Prompt: For this exercise, write each entry below out precisely and omit the pictures.

Material shown:
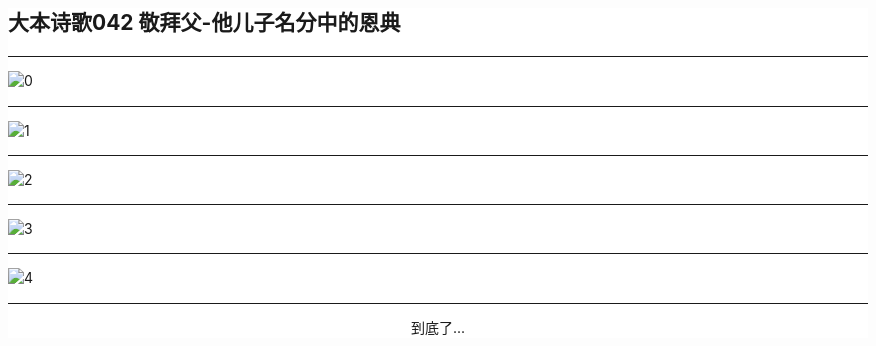 
## 大本诗歌042 敬拜父-他儿子名分中的恩典
        

<div class="container"></div>





---

<img width=100% alt="0" data-original="/data/d00042/0">

---

<img width=100% alt="1" data-original="/data/d00042/1">

---

<img width=100% alt="2" data-original="/data/d00042/2">

---

<img width=100% alt="3" data-original="/data/d00042/3">

---

<img width=100% alt="4" data-original="/data/d00042/4">

---

<p style="text-align: center">到底了...</p>

<script src="/js/dist-view.js"></script>

<script>
MAIN.id = 'd00042';
$('.container').append('<div id=aplayer0></div>');
    const ap0 = new APlayer({
        container: document.getElementById('aplayer0'),
        volume: 1,
        loop: 'none',
        preload: 'none',
        audio: [{
            name: `D42父神我今敬拜你.mp3
`,
            artist: '大本诗歌',
            url: 'https://v-cdn-singlepagepic.soqi.cn/VoiceLibrary_MzE4NTczODY3NDM=.voice',
            cover: '/favicon'
        }]
    });
    
$('.container').append('<div id=aplayer1></div>');
    const ap1 = new APlayer({
        container: document.getElementById('aplayer1'),
        volume: 1,
        loop: 'none',
        preload: 'none',
        audio: [{
            name: `大本诗歌42首教唱mp3
`,
            artist: '大本诗歌',
            url: 'https://v-cdn-singlepagepic.soqi.cn/VoiceLibrary_MzE4NTczODcwNDk=.voice',
            cover: '/favicon'
        }]
    });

Reply to the exercise:
## 大本诗歌042 敬拜父-他儿子名分中的恩典
        

<div class="container"></div>





---

<img width=100% alt="0" data-original="/data/d00042/0">

---

<img width=100% alt="1" data-original="/data/d00042/1">

---

<img width=100% alt="2" data-original="/data/d00042/2">

---

<img width=100% alt="3" data-original="/data/d00042/3">

---

<img width=100% alt="4" data-original="/data/d00042/4">

---

<p style="text-align: center">到底了...</p>

<script src="/js/dist-view.js"></script>

<script>
MAIN.id = 'd00042';
$('.container').append('<div id=aplayer0></div>');
    const ap0 = new APlayer({
        container: document.getElementById('aplayer0'),
        volume: 1,
        loop: 'none',
        preload: 'none',
        audio: [{
            name: `D42父神我今敬拜你.mp3
`,
            artist: '大本诗歌',
            url: 'https://v-cdn-singlepagepic.soqi.cn/VoiceLibrary_MzE4NTczODY3NDM=.voice',
            cover: '/favicon'
        }]
    });
    
$('.container').append('<div id=aplayer1></div>');
    const ap1 = new APlayer({
        container: document.getElementById('aplayer1'),
        volume: 1,
        loop: 'none',
        preload: 'none',
        audio: [{
            name: `大本诗歌42首教唱mp3
`,
            artist: '大本诗歌',
            url: 'https://v-cdn-singlepagepic.soqi.cn/VoiceLibrary_MzE4NTczODcwNDk=.voice',
            cover: '/favicon'
        }]
    });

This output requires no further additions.